The pandemic delayed the pre-closing signing for more than two weeks, to the middle of April. Sabatini planned a low-exposure meeting at his office — with masks, gloves and social distancing — to finish paperwork and present a cashier’s check for the down payment. The buyer insisted on the cashier’s check. Everyone agreed.

“My client didn’t want to risk a wire transfer,” he said.

But the night before the scheduled signing, he said, her phone began to fill with belligerent and increasingly threatening emails. A scammer had been watching the earlier email traffic. He hacked one of the accounts, created new email addresses, and posed as the title agent, lender and Sabatini. The victim’s responses were funneled to the criminal’s email accounts — which closely mimicked the actual accounts in appearances and addresses.

“Due to the ongoing and quickly changing circumstances surrounding the Coronavirus we need to let you know that our office Might temporarily be closed to public visitation,” read one email, marred by small typos, purporting to be from the title agent. “Due to this unforeseen circumstances, Please be advised that our escrow account is currently undergoing an audit and cannot receive closing funds at this time.”

For the next several hours, the fraudster bullied the homebuyer to wire her down payment. On the morning of the signing, the homebuyer went to her bank and did the scammer’s bidding, Sabatini said.

When she arrived at Sabatini’s office for the 2 p.m. transaction, she explained she had wired the cash as she was instructed.

“Who was sending you emails?” Sabatini asked.

“You did,” his client answered.

A scan of the messages confirmed their panic — she’d been swindled.

They sped to the client’s bank and started calling every contact that could help. The chaos of the pandemic slowed communications. As Sabatini and his client waited for senior bankers to freeze the criminal’s account, they watched helplessly as the scammer began to spend the money.
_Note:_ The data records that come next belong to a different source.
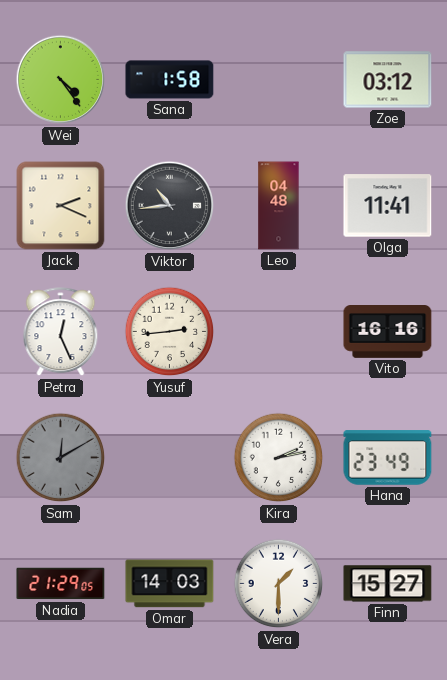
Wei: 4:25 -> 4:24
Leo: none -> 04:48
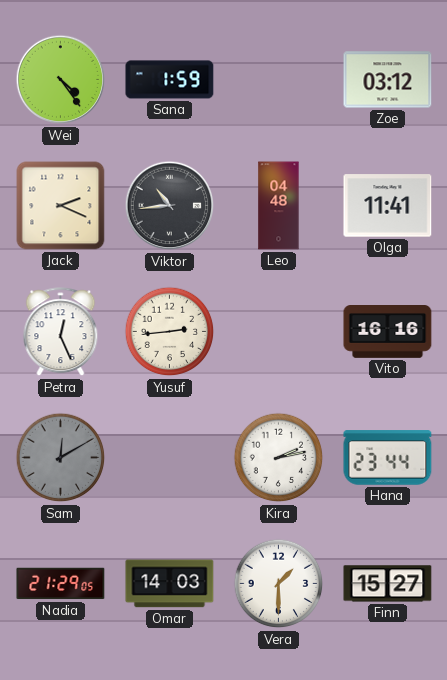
Sana: 1:58 -> 1:59
Hana: 23:49 -> 23:44
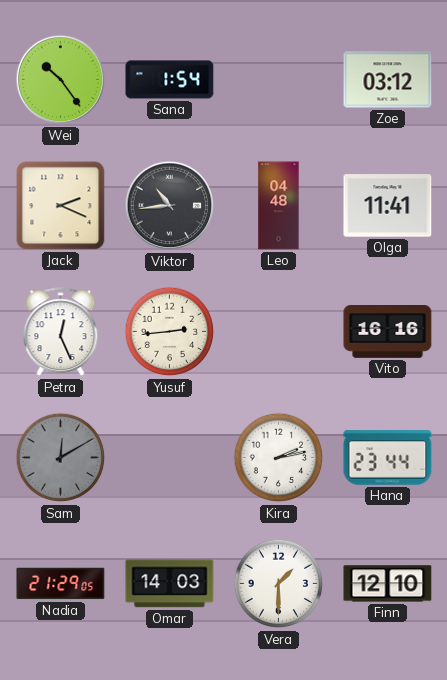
Wei: 4:24 -> 10:24
Sana: 1:59 -> 1:54
Finn: 15:27 -> 12:10
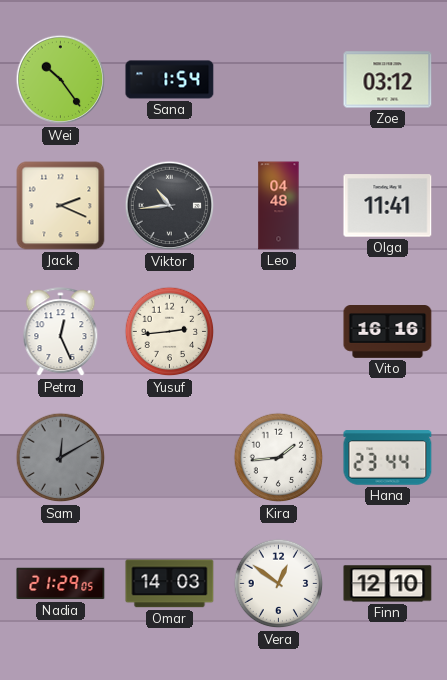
Kira: 2:13 -> 1:44
Vera: 1:30 -> 12:51
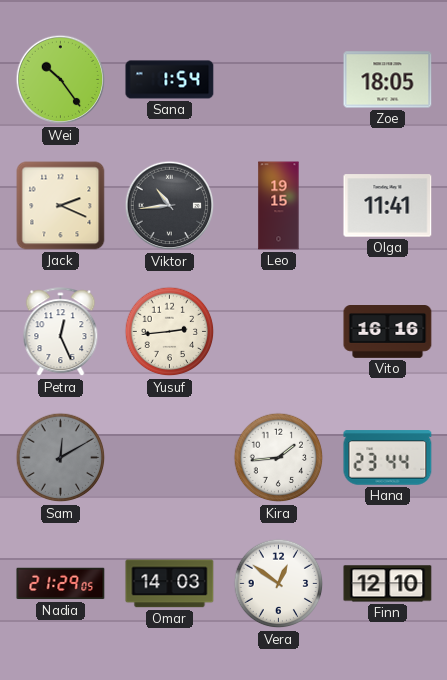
Zoe: 03:12 -> 18:05
Leo: 04:48 -> 19:15
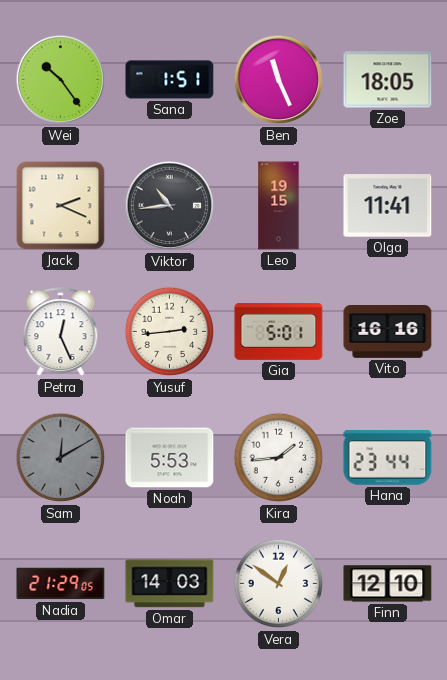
Sana: 1:54 -> 1:51
Ben: none -> 11:26
Gia: none -> 5:01
Noah: none -> 5:53
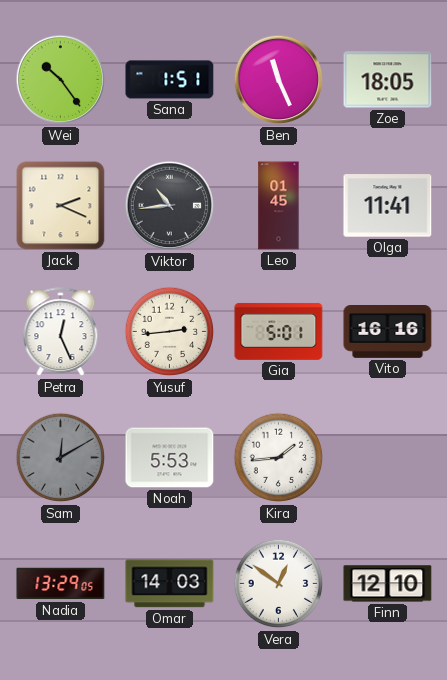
Leo: 19:15 -> 01:45
Hana: 23:44 -> none
Nadia: 21:29 -> 13:29
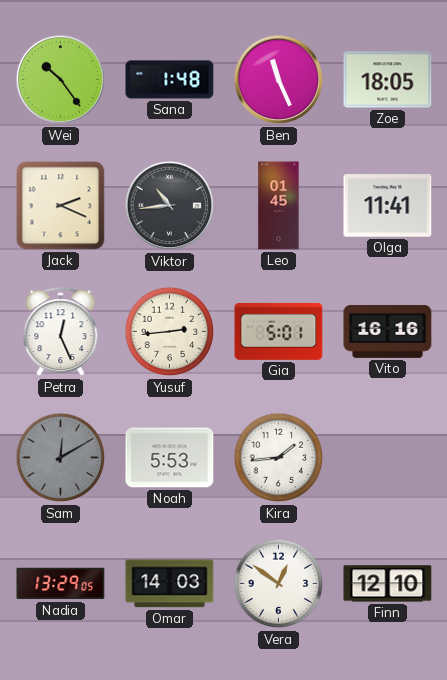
Sana: 1:51 -> 1:48
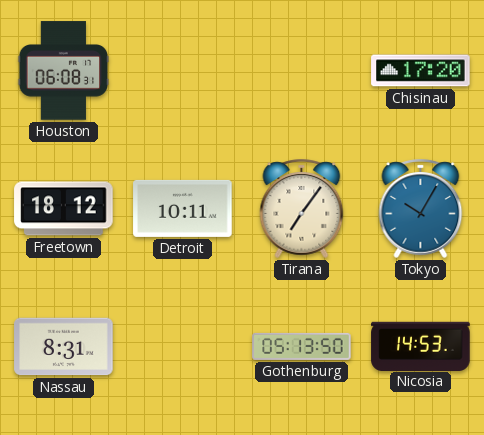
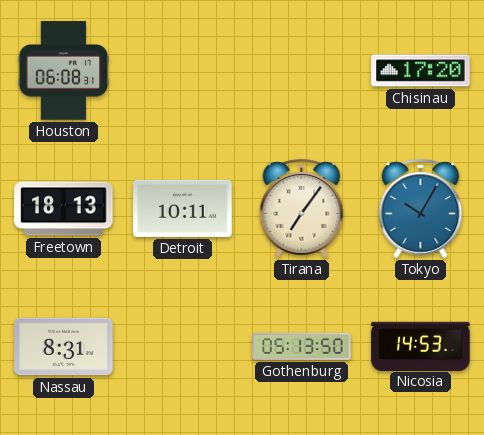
Freetown: 18:12 -> 18:13
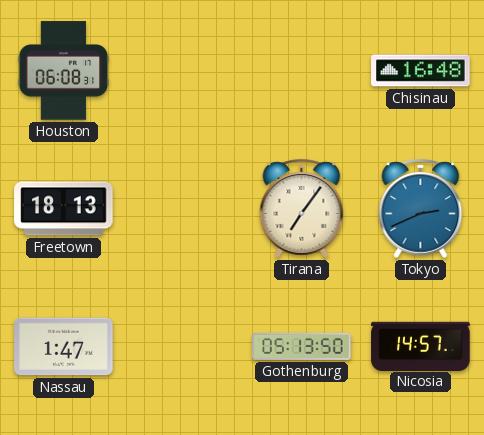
Chisinau: 17:20 -> 16:48
Detroit: 10:11 -> none
Tokyo: 10:05 -> 2:41
Nassau: 8:31 -> 1:47
Nicosia: 14:53 -> 14:57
A title agent connected with the FBI. Finally, senior bankers seized the money from the scammer’s account. The buyer’s losses totaled just $2,000, and the bulk of the money was returned to the woman’s account.

The woman insisted on completing the deal that day. She got a certified check, returned to the office with Sabatini and closed on the property.

She’s moved into the home. But everyone involved has become warier of the risks, Sabatini said.

Law enforcement told him they would continue to investigate. But in the vast, anonymous and dark internet, he expects it will be a difficult search.